J'ai essayé de décrocher aussi, comme Maya avait essayé de faire avec Peter Backroad. Focusser sur les défauts. Je suis restée surprise en constatant que je n'en avais répertorié aucun. Je ne le connais pas assez. Sara aurait rigolé, elle aurait cru à une attirance physique… Mais ce n'est pas ça… C'est plus. Il y a quelque chose chez ce gars que je n'ai pas identifié qui m'inspire la confiance (pour un pirate, c'est assez rare)... Sa personne dégage quelque chose. Et le fait que je ne connaisse pas ses défauts, c'est que je n'ai pas eu le temps de le connaître assez pour les remarquer. Mais assez pour voir ses qualités. Et y'a autre chose… que je ne trouve pas… c'est complexe… Je ne sais même plus où j'en suis, alors pour l'expliquer…

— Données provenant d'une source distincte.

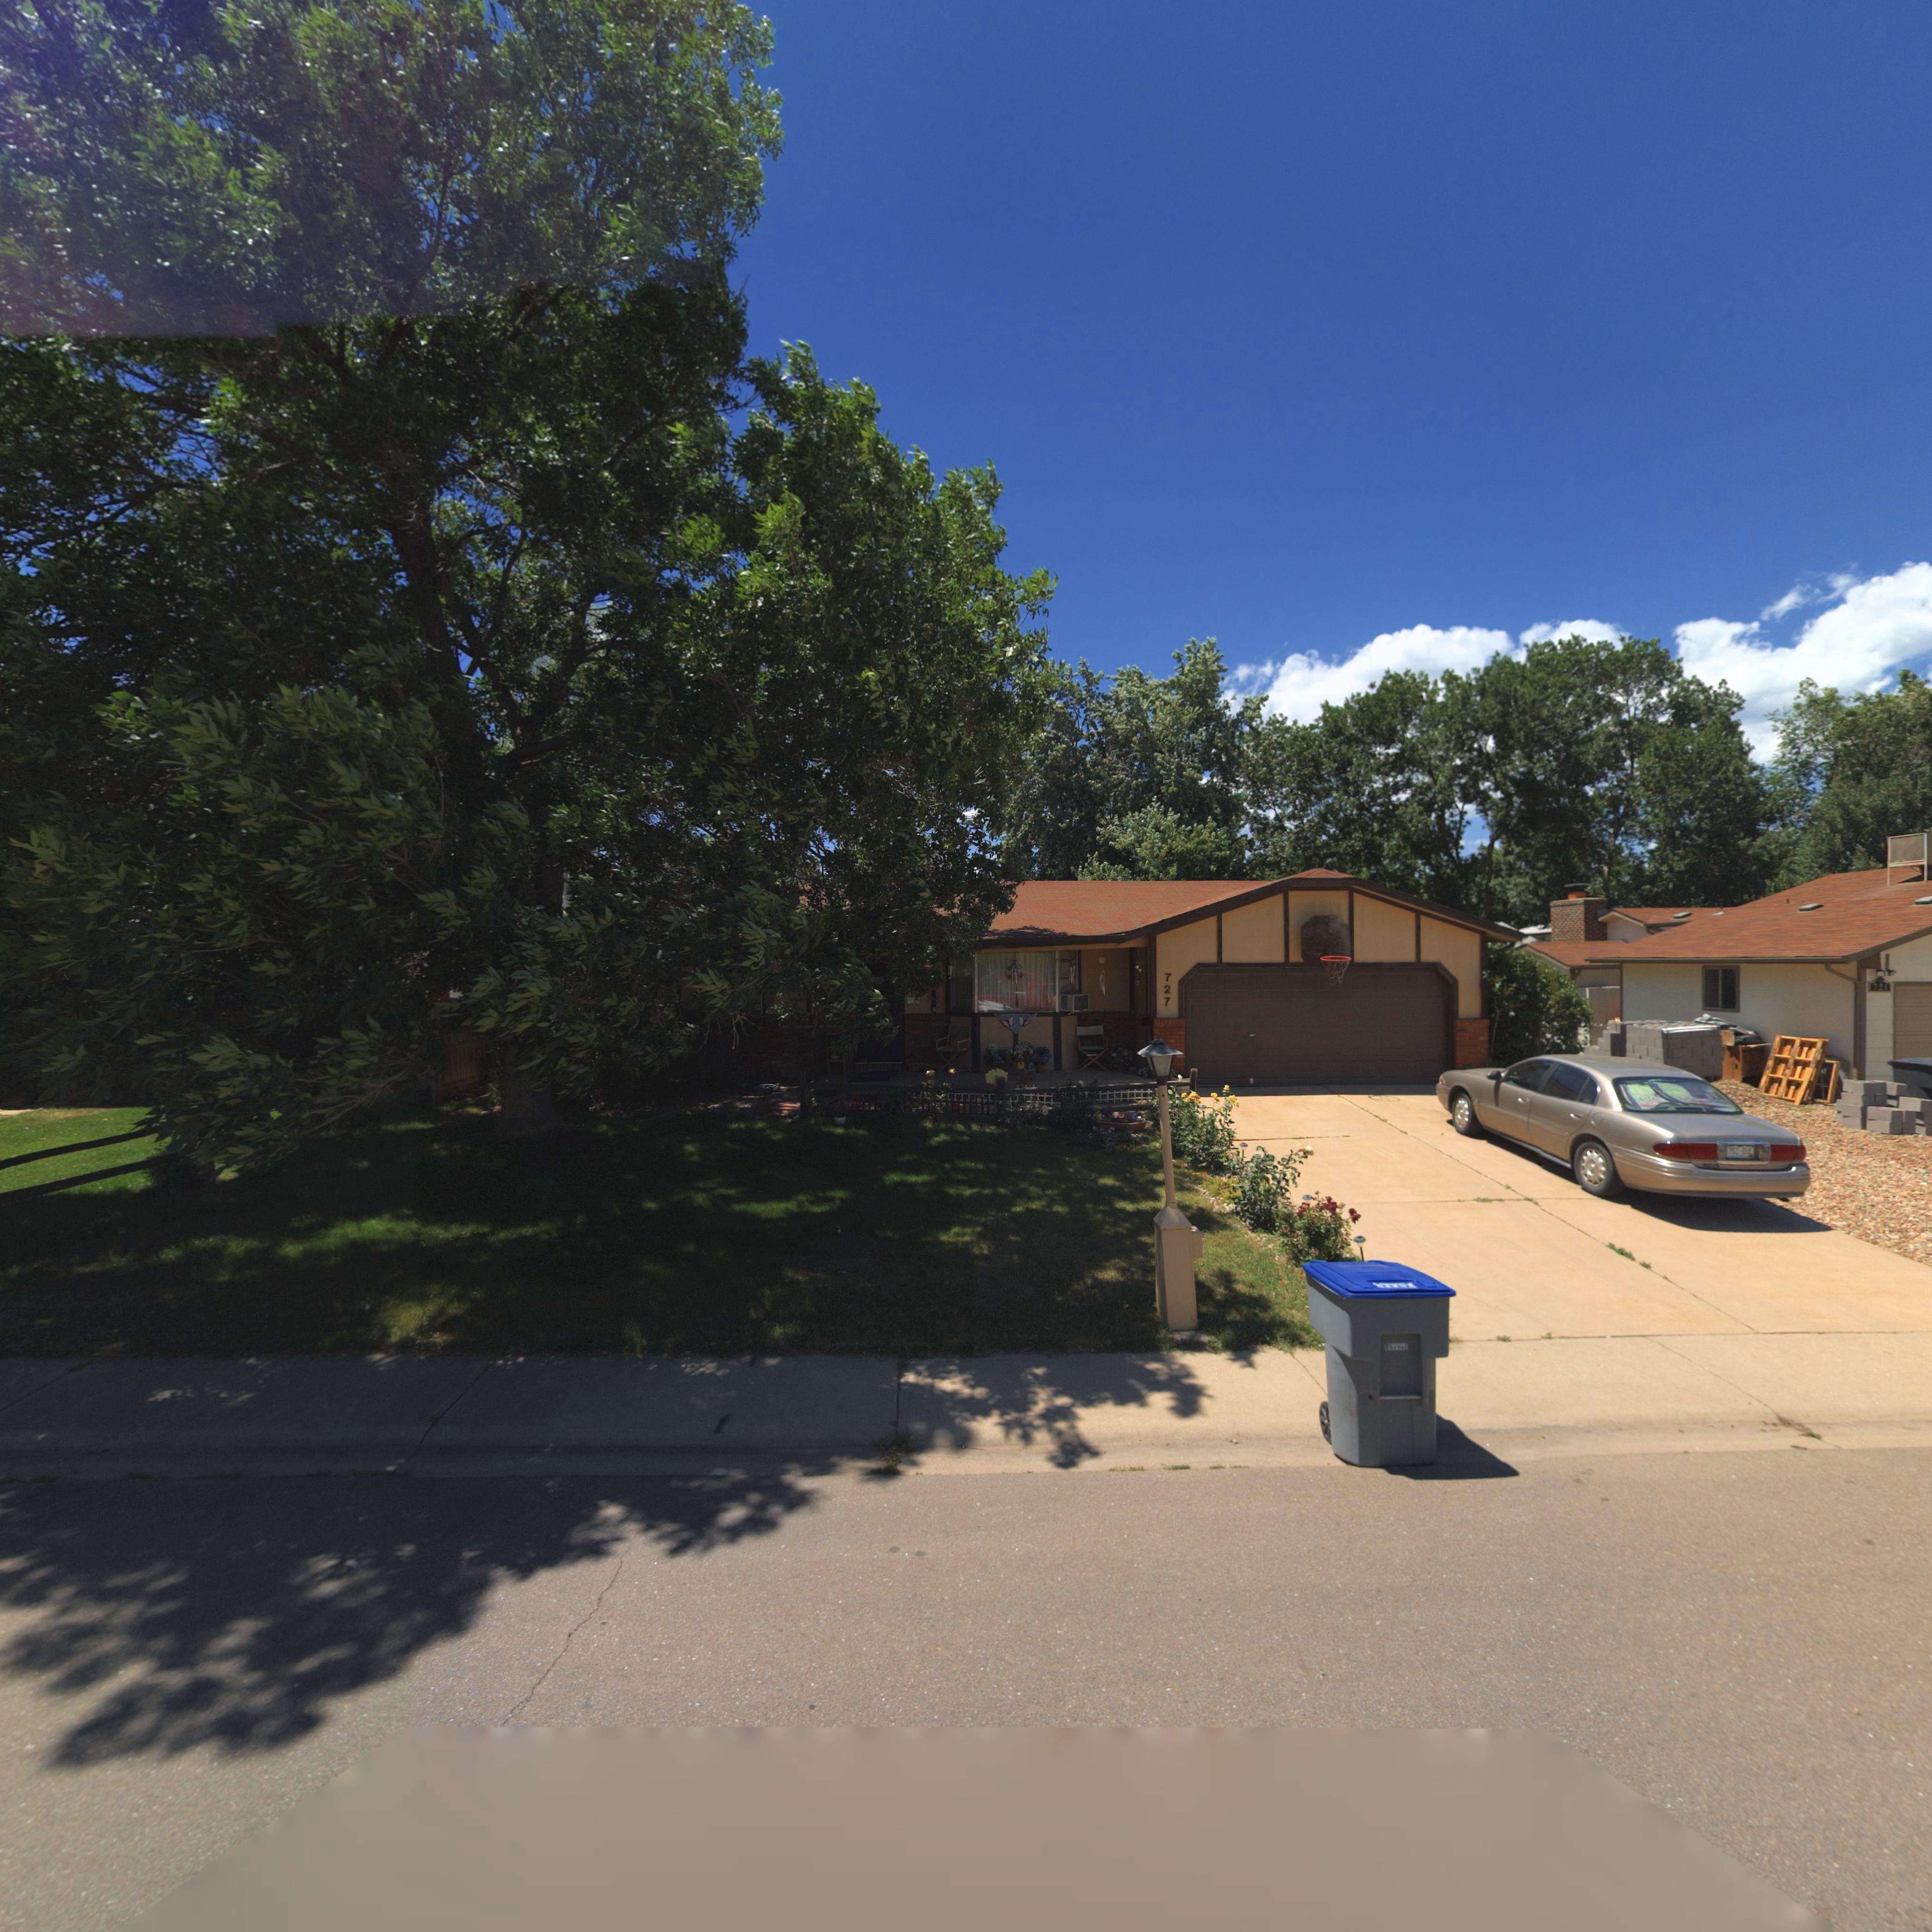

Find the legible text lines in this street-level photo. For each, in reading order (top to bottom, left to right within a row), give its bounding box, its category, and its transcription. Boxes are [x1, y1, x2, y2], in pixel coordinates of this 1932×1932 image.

[1163, 972, 1172, 1007] StreetNumber: 727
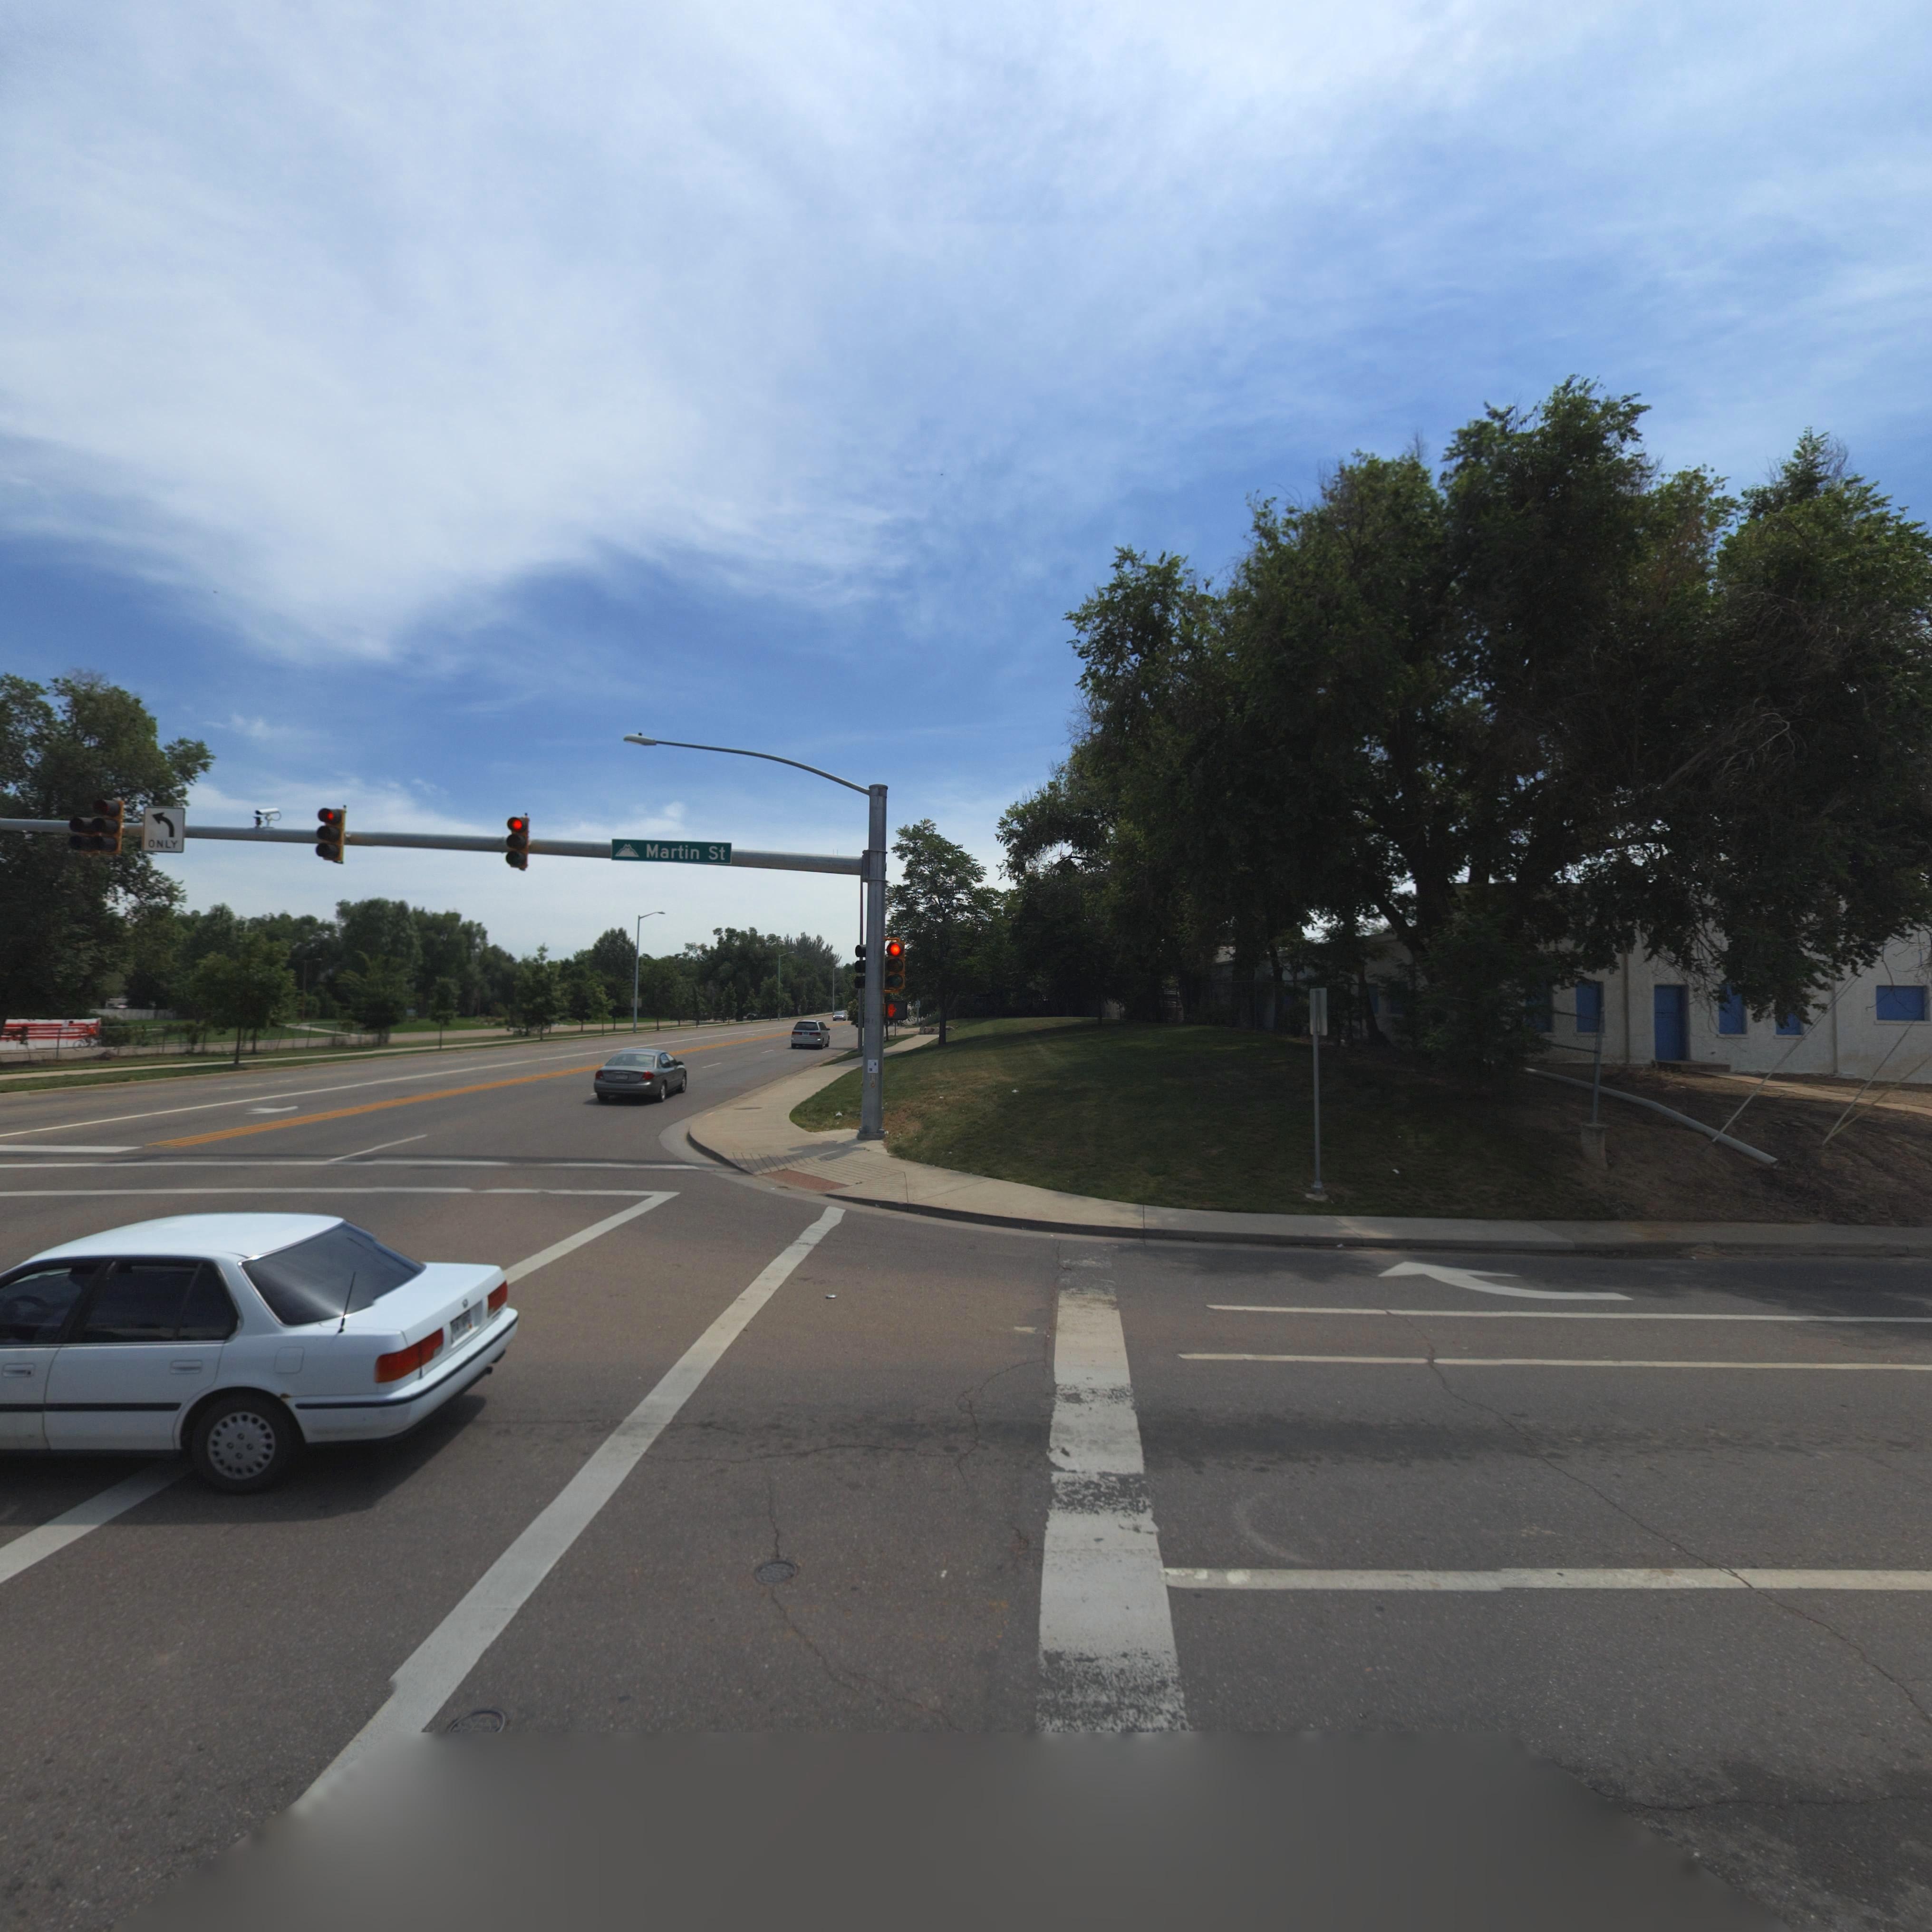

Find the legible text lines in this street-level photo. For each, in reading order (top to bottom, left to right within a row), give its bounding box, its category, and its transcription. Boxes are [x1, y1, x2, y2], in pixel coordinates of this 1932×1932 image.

Mais tout ça ça sert à rien. Je l'ai vu pour la dernière fois hier. Parce qu'il est parti ce matin. Parti sur la Perle Noire, le navire de pirate le plus en vue, le plus craint des Caraïbes. Je l'ai croisé hier. J'ai fait semblant de ne pas le voir, trop absorbé par la mer (supposément). Mais il m'a appelé. Par mon surnom. Ça m'a fait drôle. On a bavardé de tout et de rien, sur ce qu'il avait fait avant de partir. Il m'a demandé des nouvelles pour mon audition. (Il s'en souvenait toujours!) Je l'ai félicité à nouveau pour son poste sur la Perle. Puis Judy nous a rejoint. J'ai donc gardé silence dès ce moment. On dirait que lorsqu'elle est là, vu que c'est son ami, je n'ose plus rien dire, parce que je n'ai pas de liens précis avec lui. Ou du moins, pas comme elle. Et il est reparti vers le village, il avait des choses à préparer. C'est la dernière fois que je l'ai vu. Et probablement la dernière fois que je le verrai.
Pendant un bon moment par contre, j'avais hâte qu'il parte sur sa foutue Perle! Qu'il me laisse tranquille! Qu'il laisse un moment de répit à mon esprit! Qu'il arrête de me le torturer à chaque sourire! J'avais hâte de ne plus penser à lui, hâte de ne plus devoir me chicaner avec moi-même, hâte de ne plus me reprocher de rêver et/ou de ne pas foncer, bref, hâte de ne plus le voir! Je maudissais chaque moment inattendu où je le voyais, me voyant condamnée à me détester pour les 4 ou 5 jours suivants. Ça ne changeais rien, de toute façon…
Mais aujourd'hui, à quelques heures de mon audition, alors qu'il doit être à des milliers de nœuds de Tortuga, je donnerais tout l'or du monde pour qu'il vienne me serrer dans ses bras en me souhaitant bonne chance. Ou de le revoir, ce soir. Ou juste voir son sourire avant d'entrer dans la salle. Presque rien! Et sachant que je ne le reverrai probablement plus jamais, on dirait que j'ai encore plus le goût de le voir… Vous voyez à quel point il me mélange les idées?!? Je ne sais plus ce que je veux!
Un côté de moi est heureux qu'il parte. « Qu'il s'en aille, il va arrêter de me faire souffrir, même si il ignore qu'il le fait. Et en plus, je ne le mérite pas! » Et l'autre côté ne veut pas qu'il s'en aille, parce que je sens que je dois apprendre encore plus à le connaître et qu'il reste encore plein de chose à découvrir avec lui.
Mais tout ça, ça sert à rien. Il est parti, j'ai manqué ma chance. Je ne le connaîtrai jamais en profondeur parce que j'ai manqué de courage et que j'avais peur de l'opinion des autres. Comme une pauvre cruche. Comme je le suis toujours.